Stop building AI tools. Start with the learner’s problem.
The EdTech industry has developed a curious habit: we announce the solution before we’ve properly understood the question.
In the past eighteen months, I’ve sat through dozens of conversations that follow a familiar shape. Someone presents a new AI tool — a content generator, an adaptive quiz engine, an AI tutor. The demo is impressive. The cost savings are real. The slide deck is polished.
And then someone in the room asks: “What problem does this solve for the learner?” The silence that follows tells you everything.
This isn’t a criticism of AI in education. I’m a believer, and I’ve spent significant time and budget building the case for it. But I’ve come to think that the industry’s dominant approach to AI adoption has it backwards. We start with capability — what the tool can do — and then work forwards, searching for a use case to justify it. The result is a proliferation of features that are technically impressive and pedagogically inert.
There’s a more disciplined way to work. And it starts with a deceptively simple question: what does the learner actually need to achieve?
The capability trap
AI tools arrive with a catalogue of features. Summarisation. Content generation. Automated feedback. Each one represents genuine engineering effort. Each one is legitimately useful — somewhere, for someone, in some context. The problem is that “this tool can generate a first draft in seconds” is not a learning design brief. It’s a production efficiency claim.
When we adopt tools on the basis of capability, we end up designing backwards. We find tasks the tool can do, then retrofit those tasks into the learning experience. The seams show. Learners notice. Educators notice too — they just don’t always have the language to say why something feels off.
What feels off is that the tool was designed to be used, not to serve a specific learning outcome.
Start further back
The teams I’ve seen do this well follow a different sequence. Before they evaluate any tool, they spend time on three questions. First: what is the learner trying to accomplish, specifically — not the module outcome, but the real-world capability they’re building? Second: where in that journey do they get stuck, give up, or lose confidence? Third: what would meaningfully change if that friction were removed?
Only once you’ve answered those questions with specificity — based on data, conversation, and honest observation — does it make sense to go looking for a tool. And often, when you do that work carefully, the tool you need is far simpler than the one you were originally excited about.
At OES, we call this the “curated core” approach: a deliberately limited set of AI applications, each tightly mapped to a defined learner or educator need. Not because we lack ambition. Because we know that a single well-implemented tool that solves a real problem is worth more than ten features looking for a purpose.
The question that changes the conversation
I’ve started using one question as a forcing function in every AI-related conversation: “If this tool works perfectly, what does a learner do differently?” Not “what does the course team produce faster” — what does the learner do differently?
It’s a harder question than it sounds. Most AI adoption conversations in education are, at their core, efficiency conversations dressed up as learning conversations. That’s legitimate — efficiency matters, and resources are finite. But it’s a different problem from improving learning, and conflating the two is how we end up with AI-generated content that’s fast and forgettable.

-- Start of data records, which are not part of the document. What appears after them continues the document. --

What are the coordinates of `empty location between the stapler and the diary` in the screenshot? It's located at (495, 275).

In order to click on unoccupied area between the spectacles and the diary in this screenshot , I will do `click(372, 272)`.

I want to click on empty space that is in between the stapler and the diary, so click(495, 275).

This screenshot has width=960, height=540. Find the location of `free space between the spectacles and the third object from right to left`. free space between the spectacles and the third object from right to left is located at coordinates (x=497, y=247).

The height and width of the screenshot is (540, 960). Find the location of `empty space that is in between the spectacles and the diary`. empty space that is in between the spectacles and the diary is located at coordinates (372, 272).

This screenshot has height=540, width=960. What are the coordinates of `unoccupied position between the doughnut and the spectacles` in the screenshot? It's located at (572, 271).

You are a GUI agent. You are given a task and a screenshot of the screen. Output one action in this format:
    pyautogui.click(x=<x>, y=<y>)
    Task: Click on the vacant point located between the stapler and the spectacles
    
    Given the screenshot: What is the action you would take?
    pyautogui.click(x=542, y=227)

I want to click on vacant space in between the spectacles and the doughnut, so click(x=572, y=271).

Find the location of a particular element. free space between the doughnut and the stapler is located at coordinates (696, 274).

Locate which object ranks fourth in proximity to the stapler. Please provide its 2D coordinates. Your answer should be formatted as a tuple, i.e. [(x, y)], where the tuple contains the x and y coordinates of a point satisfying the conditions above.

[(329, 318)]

The institutions getting this right are the ones that insist on treating them as separate questions, answered in the right order.
The tools we build reflect the questions we ask first. If we start with capability, we build features. If we start with the learner, we build something worth using.
The learner-first diagnostic: five questions before you adopt
- What specific task or transition is the learner struggling with in this context?
- How do you know? What data, observation, or direct feedback tells you this?
- If that friction were removed, what would the learner be able to do that they can’t do now?
- Does this AI tool address that friction directly — or does it make something easier for the course team?
- How will you know if it worked? What learner behaviour changes, not what you produced faster?